The hotel is particularly famous for hosting The Beatles when they visited Seattle in 1964 at the height of Beatlemania. Because of the Beatles' connection to the hotel, there is a Beatles-themed suite and the hotel has hosted several Beatles-related events and tributes in recent years. Other famous guests have included Led Zeppelin (who were banned from the hotel after their second infamous stay there), the Rolling Stones, Frank Zappa, Kurt Cobain, Black Sabbath and U.S. president Bill Clinton. The Edgewater is also a filming location in the 1992 season 3 episode "It Happened in Juneau" of Northern Exposure.

The hotel sits on the site of the onetime Galbraith-Bacon Pier, renamed Pier 67 during World War II. It also incorporates part of the area of the former Pier 68 (the Booth Fisheries Pier). Both old piers were demolished to build the hotel. The hotel was originally intended to open in time for the Century 21 Exposition, Seattle's 1962 world's fair. Originally named the Camelot, it soon became the Edgewater Inn (more recently, just The Edgewater).

The Edgewater sits partly on state-owned land. A lease from the state was renewed in 1988 and is good through 2018. As of 2008, it pays the state a rent of $330,000 a year or 3 percent of the hotel's gross receipts, whichever is greater. The lease requires the hotel owners to spend a minimum of $2 million on maintenance and refurbishing every five years.

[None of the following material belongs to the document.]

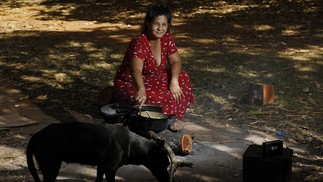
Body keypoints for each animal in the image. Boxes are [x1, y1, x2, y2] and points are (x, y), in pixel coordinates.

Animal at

The original architects were John Graham & Co. There have been two significant remodels: one in 1969 by James Barrington (Arcadia, California) and another in 1990 by Seattle's Callison Partnership.

The Edgewater is owned by Noble House Hotels & Resorts. The company also owned the Hotel Deca (formerly Edmond Meany Hotel, University Tower Hotel) in Seattle's University District.